ACTIVITY:
Reproduce the material from the line containing "What is the average value?" through the end, including both. Leave out the pictures.

(Plotted data images)
--*--
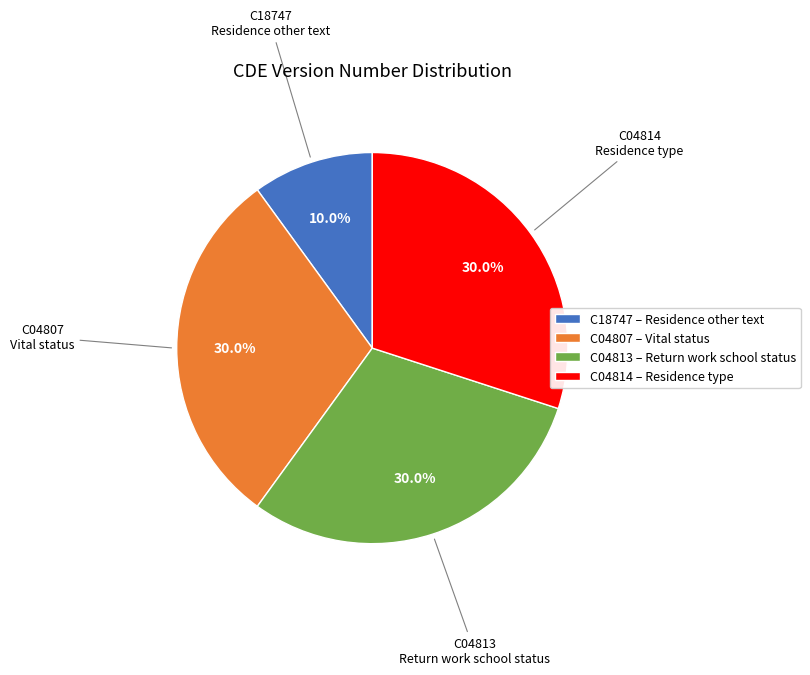

Do C18747 and C04807 together represent more than half of the pie?

No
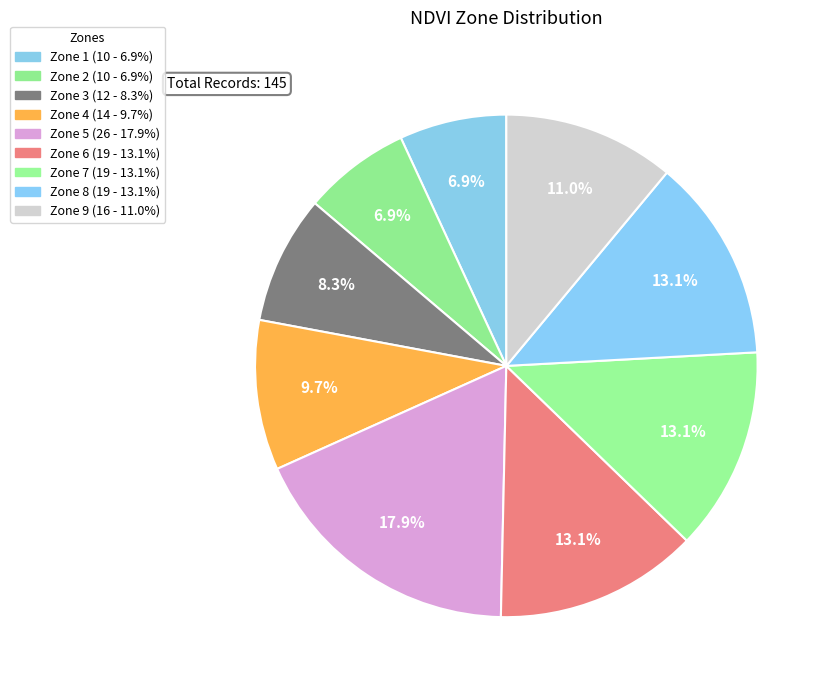

What percentage is NOT represented by Zone 4?

90.3%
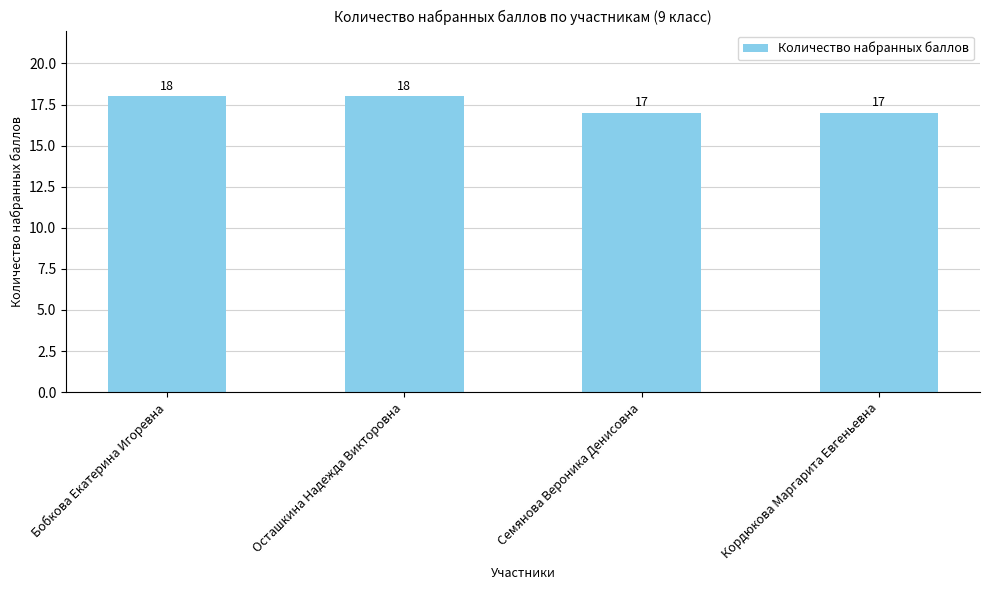

What is the average value?

18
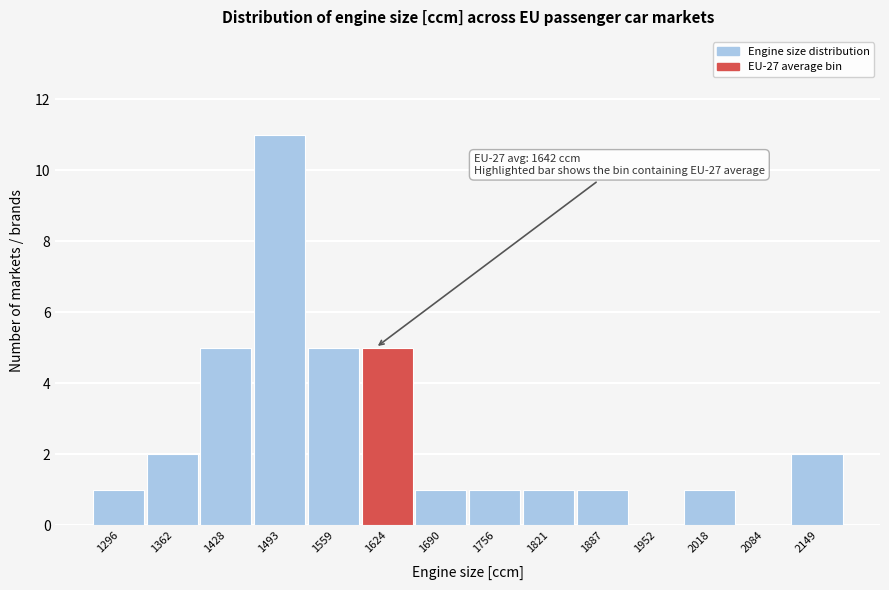

Reading left to right, transcribe all the data shown in this chart.

1296=1	1362=2	1428=5	1493=11	1559=5	1624=5	1690=1	1756=1	1821=1	1887=1	1952=0	2018=1	2084=0	2149=2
--*--
RESPONSE BELOW:
What is the average value?

18

Reading left to right, transcribe all the data shown in this chart.

1296=1	1362=2	1428=5	1493=11	1559=5	1624=5	1690=1	1756=1	1821=1	1887=1	1952=0	2018=1	2084=0	2149=2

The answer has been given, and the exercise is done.